And that best, now, includes care for people who need our care, not our condemnation or delineation. If we are responsible for others, we have to do the best for them. And that means caring for them, for who they are. Remember the parable of the sheep and the goats? Two of the examples are about providing basic human needs: food, and clothing. But the third is basic, too: community. When you visit the prisoner, you make them a part of the human community. You accept them for who they are, for what they have done. We don’t father communities, but families give communities a stronger, healthier foundation. And you can be a father to people you aren’t related to, by being a person who shares your compassion, your acceptance, and your responsibility as a father, and as a community member. I had more than one example of a father, growing up. I knew good men, and learned from their wise, compassionate examples how to be a father myself.

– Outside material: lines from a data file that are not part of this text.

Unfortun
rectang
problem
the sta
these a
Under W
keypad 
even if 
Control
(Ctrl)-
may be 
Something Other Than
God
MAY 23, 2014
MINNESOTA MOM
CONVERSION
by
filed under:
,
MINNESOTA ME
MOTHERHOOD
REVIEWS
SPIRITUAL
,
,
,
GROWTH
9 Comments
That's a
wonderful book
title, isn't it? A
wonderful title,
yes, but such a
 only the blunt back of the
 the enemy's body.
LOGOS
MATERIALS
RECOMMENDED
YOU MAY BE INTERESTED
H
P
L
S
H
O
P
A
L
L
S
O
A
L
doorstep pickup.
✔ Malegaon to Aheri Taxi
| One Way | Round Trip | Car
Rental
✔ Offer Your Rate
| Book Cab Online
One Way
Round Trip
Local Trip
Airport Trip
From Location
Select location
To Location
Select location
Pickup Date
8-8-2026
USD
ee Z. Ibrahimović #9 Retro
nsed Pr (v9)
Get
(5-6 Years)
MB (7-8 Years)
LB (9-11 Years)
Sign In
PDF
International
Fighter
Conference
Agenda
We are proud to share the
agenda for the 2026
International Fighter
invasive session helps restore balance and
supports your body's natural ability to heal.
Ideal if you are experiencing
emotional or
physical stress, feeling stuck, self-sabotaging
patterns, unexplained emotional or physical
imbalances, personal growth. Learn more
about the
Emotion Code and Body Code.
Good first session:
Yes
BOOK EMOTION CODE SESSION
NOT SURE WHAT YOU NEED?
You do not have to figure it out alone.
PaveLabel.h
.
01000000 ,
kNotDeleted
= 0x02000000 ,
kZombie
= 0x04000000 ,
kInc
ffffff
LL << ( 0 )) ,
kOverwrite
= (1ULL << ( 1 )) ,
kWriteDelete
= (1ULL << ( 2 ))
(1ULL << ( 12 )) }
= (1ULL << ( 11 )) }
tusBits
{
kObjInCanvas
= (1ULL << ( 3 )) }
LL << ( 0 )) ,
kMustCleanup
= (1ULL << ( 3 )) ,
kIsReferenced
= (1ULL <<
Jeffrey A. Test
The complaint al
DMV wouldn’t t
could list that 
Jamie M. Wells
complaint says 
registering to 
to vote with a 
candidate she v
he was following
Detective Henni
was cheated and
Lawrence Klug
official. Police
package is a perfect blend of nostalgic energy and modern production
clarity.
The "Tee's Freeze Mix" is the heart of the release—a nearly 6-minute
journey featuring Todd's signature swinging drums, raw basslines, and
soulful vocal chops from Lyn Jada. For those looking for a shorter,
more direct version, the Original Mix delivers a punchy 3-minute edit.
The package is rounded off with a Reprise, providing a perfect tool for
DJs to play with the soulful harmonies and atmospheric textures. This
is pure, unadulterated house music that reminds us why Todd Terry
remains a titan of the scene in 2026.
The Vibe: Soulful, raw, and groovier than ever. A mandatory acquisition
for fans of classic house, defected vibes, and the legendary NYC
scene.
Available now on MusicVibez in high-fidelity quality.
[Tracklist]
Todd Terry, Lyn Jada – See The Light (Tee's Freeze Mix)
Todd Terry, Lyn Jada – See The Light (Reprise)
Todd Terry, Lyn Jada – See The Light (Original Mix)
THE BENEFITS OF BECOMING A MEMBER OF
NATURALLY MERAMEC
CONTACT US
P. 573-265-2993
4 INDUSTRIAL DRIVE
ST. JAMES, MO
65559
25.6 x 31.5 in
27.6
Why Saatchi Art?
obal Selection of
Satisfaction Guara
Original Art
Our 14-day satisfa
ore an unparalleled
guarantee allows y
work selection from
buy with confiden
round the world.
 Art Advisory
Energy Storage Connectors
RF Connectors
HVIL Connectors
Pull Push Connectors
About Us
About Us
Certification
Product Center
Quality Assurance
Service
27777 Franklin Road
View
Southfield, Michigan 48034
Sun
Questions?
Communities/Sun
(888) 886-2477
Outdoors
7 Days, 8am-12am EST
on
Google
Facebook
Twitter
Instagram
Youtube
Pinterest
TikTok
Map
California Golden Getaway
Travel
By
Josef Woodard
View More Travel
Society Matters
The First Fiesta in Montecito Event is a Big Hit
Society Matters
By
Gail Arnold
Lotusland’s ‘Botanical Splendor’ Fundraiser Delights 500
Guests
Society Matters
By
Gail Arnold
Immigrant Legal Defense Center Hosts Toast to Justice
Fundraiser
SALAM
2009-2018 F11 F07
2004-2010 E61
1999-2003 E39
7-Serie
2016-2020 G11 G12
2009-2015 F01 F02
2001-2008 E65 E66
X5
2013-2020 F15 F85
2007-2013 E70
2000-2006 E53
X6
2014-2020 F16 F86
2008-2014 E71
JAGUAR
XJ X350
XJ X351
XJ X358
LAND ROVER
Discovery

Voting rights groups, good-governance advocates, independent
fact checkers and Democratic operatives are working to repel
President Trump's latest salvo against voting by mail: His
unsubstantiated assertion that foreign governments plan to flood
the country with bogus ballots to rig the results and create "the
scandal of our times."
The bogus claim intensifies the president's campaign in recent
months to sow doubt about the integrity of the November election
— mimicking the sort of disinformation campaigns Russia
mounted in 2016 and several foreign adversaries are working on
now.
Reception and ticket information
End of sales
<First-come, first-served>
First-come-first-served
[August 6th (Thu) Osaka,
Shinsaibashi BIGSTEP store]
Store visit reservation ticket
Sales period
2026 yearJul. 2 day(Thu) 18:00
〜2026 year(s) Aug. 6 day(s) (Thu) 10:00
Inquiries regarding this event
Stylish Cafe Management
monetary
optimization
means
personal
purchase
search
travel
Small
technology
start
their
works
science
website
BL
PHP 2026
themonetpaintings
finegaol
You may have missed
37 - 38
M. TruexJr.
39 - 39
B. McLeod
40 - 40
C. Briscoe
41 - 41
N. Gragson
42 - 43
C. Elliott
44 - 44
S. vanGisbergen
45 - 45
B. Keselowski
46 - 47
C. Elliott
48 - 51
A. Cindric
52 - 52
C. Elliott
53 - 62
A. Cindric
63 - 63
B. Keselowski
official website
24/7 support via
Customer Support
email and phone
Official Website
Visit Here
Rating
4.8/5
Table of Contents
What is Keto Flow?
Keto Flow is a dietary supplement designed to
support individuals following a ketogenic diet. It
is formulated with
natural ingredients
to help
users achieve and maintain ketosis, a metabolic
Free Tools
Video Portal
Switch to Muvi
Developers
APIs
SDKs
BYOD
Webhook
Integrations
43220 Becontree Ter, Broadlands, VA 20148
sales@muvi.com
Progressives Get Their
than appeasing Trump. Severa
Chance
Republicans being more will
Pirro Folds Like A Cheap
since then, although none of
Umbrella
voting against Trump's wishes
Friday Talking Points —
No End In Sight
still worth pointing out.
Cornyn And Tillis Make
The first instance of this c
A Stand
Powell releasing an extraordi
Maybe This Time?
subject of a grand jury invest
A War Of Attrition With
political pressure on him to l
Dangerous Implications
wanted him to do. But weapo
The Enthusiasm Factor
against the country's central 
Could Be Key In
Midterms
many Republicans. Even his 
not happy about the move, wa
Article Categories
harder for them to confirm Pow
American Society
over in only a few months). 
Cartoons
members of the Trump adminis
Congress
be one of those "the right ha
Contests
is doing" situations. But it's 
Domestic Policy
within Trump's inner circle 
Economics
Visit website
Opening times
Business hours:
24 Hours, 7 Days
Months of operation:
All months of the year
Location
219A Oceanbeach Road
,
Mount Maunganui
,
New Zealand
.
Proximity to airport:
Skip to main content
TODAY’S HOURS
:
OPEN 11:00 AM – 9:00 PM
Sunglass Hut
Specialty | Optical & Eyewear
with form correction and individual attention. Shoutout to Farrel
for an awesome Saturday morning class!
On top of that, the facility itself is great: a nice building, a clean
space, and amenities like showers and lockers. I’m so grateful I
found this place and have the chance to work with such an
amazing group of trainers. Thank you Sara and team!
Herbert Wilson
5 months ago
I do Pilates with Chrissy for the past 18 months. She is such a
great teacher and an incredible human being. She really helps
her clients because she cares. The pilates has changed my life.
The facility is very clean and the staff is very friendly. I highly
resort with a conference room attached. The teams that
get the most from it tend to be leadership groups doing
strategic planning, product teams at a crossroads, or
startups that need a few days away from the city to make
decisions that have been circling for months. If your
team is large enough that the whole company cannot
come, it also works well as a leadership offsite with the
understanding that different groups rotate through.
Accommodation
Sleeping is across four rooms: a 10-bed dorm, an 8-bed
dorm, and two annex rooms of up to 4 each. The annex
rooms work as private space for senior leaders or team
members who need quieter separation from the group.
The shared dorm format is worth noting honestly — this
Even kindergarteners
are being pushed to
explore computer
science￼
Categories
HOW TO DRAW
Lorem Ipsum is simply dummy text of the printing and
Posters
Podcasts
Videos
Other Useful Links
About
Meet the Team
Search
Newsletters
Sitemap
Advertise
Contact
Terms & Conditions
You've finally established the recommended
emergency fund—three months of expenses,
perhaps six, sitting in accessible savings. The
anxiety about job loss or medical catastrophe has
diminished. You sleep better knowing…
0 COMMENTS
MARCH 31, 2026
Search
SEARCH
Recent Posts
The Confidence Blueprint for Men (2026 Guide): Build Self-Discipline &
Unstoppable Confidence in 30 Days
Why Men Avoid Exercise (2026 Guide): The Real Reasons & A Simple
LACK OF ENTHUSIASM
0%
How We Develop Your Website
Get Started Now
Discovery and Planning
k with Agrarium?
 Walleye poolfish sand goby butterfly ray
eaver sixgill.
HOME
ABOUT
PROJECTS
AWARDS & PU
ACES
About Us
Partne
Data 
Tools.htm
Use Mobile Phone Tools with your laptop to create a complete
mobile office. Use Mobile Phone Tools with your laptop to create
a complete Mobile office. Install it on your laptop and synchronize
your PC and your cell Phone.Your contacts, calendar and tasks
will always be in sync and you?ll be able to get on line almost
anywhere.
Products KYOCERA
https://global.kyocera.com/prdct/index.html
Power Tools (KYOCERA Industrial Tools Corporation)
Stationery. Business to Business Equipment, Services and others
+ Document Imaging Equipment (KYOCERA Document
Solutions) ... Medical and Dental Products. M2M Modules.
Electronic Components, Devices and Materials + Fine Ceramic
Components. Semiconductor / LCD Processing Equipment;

If God is Father, it doesn’t mean that God is essentially male. It means we should reflect God as we work the craft of the father. And God accepts everyone as they are, the way a good father accepts his children as they are. That can be hard, too. But that’s the craft of the father.

And yes, I think the father is a craft, that the relationship of the mother and child is inaccessibly different; at least to fathers. But the difference is a blessing and a strength, not levels on a hierarchy. The father is not the first of all: the father is the servant of all. 

That’s the only way love is real. And besides, this is a Father’s Day meditation.